Step 2 - think-what-would-have-to-be-true (test the assumption). Whichever path the reframe leaves you on rests on one untested belief: that you will reach the milestone that makes the next raise clean. This converts that belief into the specific conditions that must hold and flags the one whose failure sinks the plan, so you can go check it before you commit. I am choosing it over an evidence-vs-inference sort because you do not just need the assumption labeled - you need it turned into a condition you can test. Evidence tier P: a disciplined way to make hidden conditions explicit and checkable. Artifact: a list of must-be-true conditions with the load-bearing, uncertain one flagged. Run it with:
“For the path we keep after reframing, list what would have to be true for it to work, especially that we hit the milestone that makes our next round clean. Flag the conditions that are both load-bearing and uncertain.”

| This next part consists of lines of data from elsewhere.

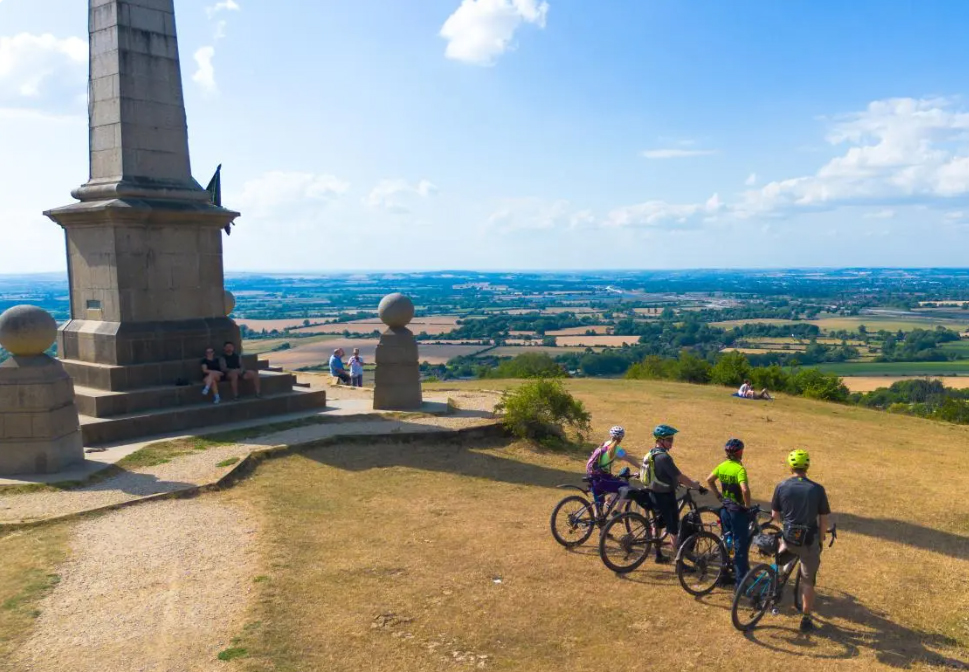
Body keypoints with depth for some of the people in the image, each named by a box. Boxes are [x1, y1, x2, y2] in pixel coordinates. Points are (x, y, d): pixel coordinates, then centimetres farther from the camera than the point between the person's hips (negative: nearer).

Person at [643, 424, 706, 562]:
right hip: (664, 497, -10)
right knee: (673, 530, -2)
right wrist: (698, 487, -14)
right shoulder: (663, 457, -23)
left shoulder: (652, 454, 8)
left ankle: (658, 555, 33)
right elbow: (680, 477, -22)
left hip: (654, 494, 10)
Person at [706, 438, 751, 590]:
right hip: (738, 510, -7)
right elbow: (745, 489, -33)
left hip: (725, 509, 7)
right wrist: (748, 505, -18)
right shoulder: (740, 469, -20)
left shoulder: (722, 466, 1)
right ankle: (741, 580, 6)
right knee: (741, 545, 2)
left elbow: (709, 480, 12)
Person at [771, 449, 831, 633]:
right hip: (809, 540, -1)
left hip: (788, 537, 1)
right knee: (808, 582, 11)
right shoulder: (817, 489, -9)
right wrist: (821, 540, 12)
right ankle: (806, 620, 16)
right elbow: (823, 519, -3)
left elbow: (775, 515, 3)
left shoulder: (781, 487, -6)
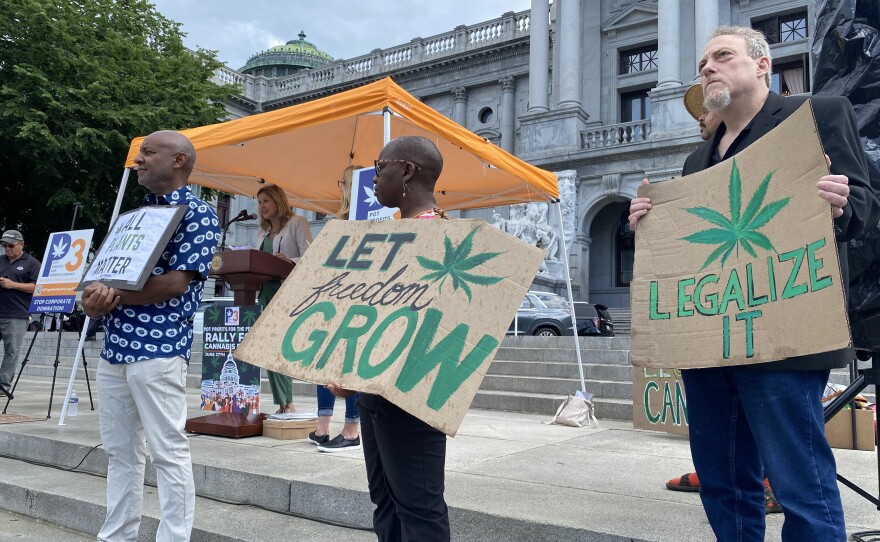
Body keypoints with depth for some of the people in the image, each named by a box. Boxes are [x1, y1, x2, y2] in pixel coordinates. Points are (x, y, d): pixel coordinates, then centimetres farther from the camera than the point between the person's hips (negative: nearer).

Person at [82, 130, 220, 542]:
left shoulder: (198, 215, -5)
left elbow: (175, 283, -15)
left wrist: (112, 297, -11)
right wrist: (96, 296, -6)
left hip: (159, 348, -8)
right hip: (114, 346, 8)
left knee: (168, 452, -2)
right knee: (120, 451, 14)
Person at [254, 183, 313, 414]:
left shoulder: (297, 223, 3)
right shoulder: (263, 232, 24)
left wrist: (289, 261, -25)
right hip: (266, 291, 7)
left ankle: (286, 403, -10)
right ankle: (283, 404, 5)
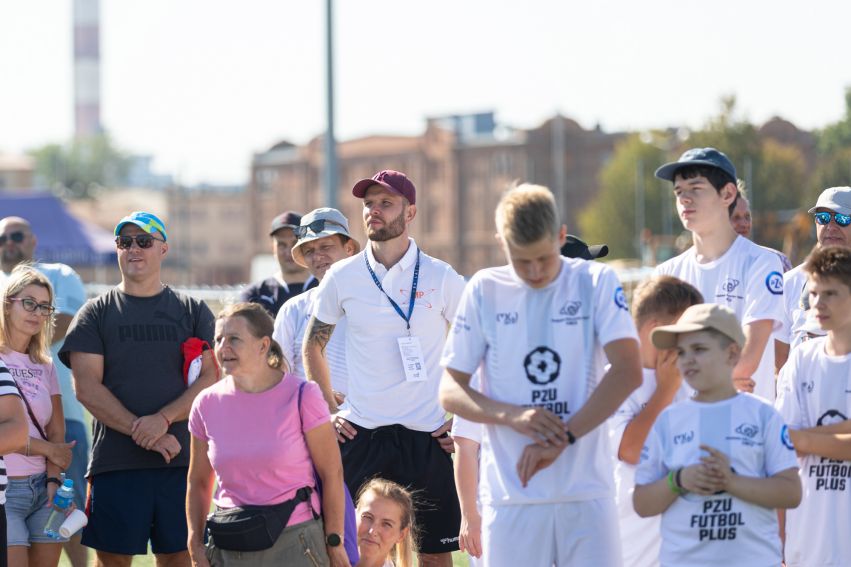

Done looks like: you can name the single condition that, if false, kills this - and a cheap way to test it before deciding. Feeds into: your actual go decision.
What NOT to use, and why.
- Not decision-option-review yet. It scores options against weighted criteria, but right now you have a forced binary and a hunch the framing is wrong. Comparing two options you do not trust is theater. It becomes the right tool after Step 1 gives you real alternatives - run it then, before you commit.
- Not a premortem yet. Tempting on a scary call, but a premortem stress-tests a plan you have chosen. You have not chosen one. Borrow it later, once Step 2 leaves you with a path to pressure-test.
- Cut by the stakes calibrator: high stakes tempt over-tooling. I am deliberately not adding a scenario set or a reference-class forecast now. Reference-class forecasting is genuinely worth it once you have a runway-extension number to sanity-check (after Step 2) - hold it as an optional Step 2.5.
An honest note on this routing. The frameworks I am pointing you to are better-evidenced than the routing itself. Picking the right method for your situation has never been measured - treat this sequence as a strong starting hypothesis you can challenge, not a verified answer. If reframing surfaces a third path I did not anticipate, follow it.
Why this worked
Section titled “Why this worked”Mira did not have to guess a tool, and guessing would have sent her straight to an options comparison - the wrong move, because her real problem was that the two options were the wrong set. Describing the mess in plain language let the advisor catch the one load-bearing line (“not sure I’m asking the right question”) and route to a reframe first. The value was in the subtraction: two frameworks in order, with the obvious-looking ones explicitly deferred.
What happened next
Section titled “What happened next”Mira ran Step 1 that afternoon. Problem restatement reframed “raise or cut” into “what is the cheapest way to reach the milestone that makes the next round clean,” and a third option fell out that neither she nor the board had named: a small, targeted cut plus a short customer-revenue push that bought four months without a down round at all. She carried that frame into Step 2 to test whether the milestone was actually reachable, and only then planned to bring options back to the board - this time with three, not two.